You still eat very, very little. But we still sit down at least three times a day and try. The spoon aversion has gone, and you no longer only take a metal tea spoon. You will eat pear, which I steam with cinammon, and purée. Mixed with apple or mango it’s o k. But should I try to feed you anything else you look convinced I’ve betrayed you. Anything with bits in it makes you sick. So, we’re still on purees.

I’m enjoying your new-found affection for me. In the morning when you see me after waking up, you want the biggest cuddles. When you’re trying to crawl and it gets too tiring, you want to rest your head on me for a while. When something or someone frightens or saddens you, you want to throw your arms around my neck. I feel like the luckiest person in the world when you do.

Lions and Giraffes and Monkeys

GOING out and about with the Little Mister is becoming so much fun. Whenever we go anywhere new, it’s like a grand adventure for him. His eyes open wide, he looks around at the new place, people and objects, and takes it all in. You can almost see the wheels turning. He’s often a little quiet with concentration, but later, as if on a high, he’ll babble away and tell me all about it.

As far as adventures go, today was all the way up there. Somehow, we managed to fit in a trip to the zoo and a trip to the swimming pool. It was all about getting the sleeps perfectly timed. And now we’re both exhausted.

The zoo is just down the road, but today was the first time we’d made it further than the cafe at the entrance (where we spend a lot of time). I know the zoo well, but walking around with the Little Mister today, I saw it in a whole new light. He loved it. He particularly loved watching all the other kids there, particularly the little ones running around.

He took a look at a sun bear, and the giraffes, who did look remarkably like his Sophie. The lion was perhaps a little far away, but he did see the monkeys. It was the roosters who scurried across our path who were possibly the biggest hit though, because they were the closest and easiest to examine. They were moving around a lot too, and colourful and standing out against their surroundings. The Little Mister just stared quietly, watching, thinking, processing.

Of course it tired him out, but after his sleep, mum and I took him to the pool. I’ve been meaning to do it for ages, but was too scared of the logistics to go alone the first time and then getting the flu set back plans, so today was the day. And we had so much fun.

The Little Mister has always loved bath time, but I was still aware that liking being in a baby bath might not equate to liking being in a toddler pool full of bigger kids. Again, he was quiet, and a little serious, but he really enjoyed it.

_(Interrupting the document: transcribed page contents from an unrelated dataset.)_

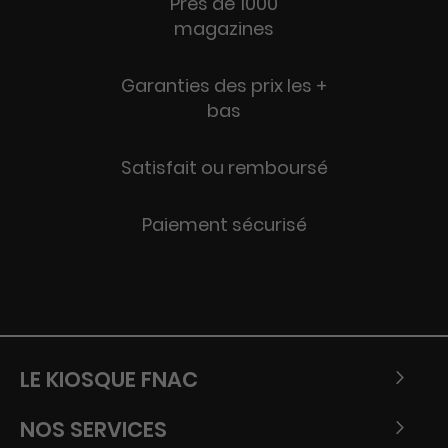
Près de 1000
magazines
Garanties des prix les +
bas
Satisfait ou remboursé
Paiement sécurisé
LE KIOSQUE FNAC
NOS SERVICES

In his oh-so-cute crocodile trunks that were way too big, he bobbed around in his inflatable ring for a while, and then I held him as he sat up in the water, stood up for a while, floated on his tummy, and sat on my lap. He found a few balls, which of course went straight to his mouth. He watched the taps pouring water in. He tried to drink the water in the pool. And he copied me when I splashed at the water with my hand. He got it. In the bath tonight, he splashed again. This could be the start of something messy.

In the changing rooms, he was a little bashful and shyly turned away from the Milin baby in the mirror. The very loud shower scared him so much his terrified eyes couldn’t get any wider. But then he was calm, and content, and fell asleep in the car on the way home.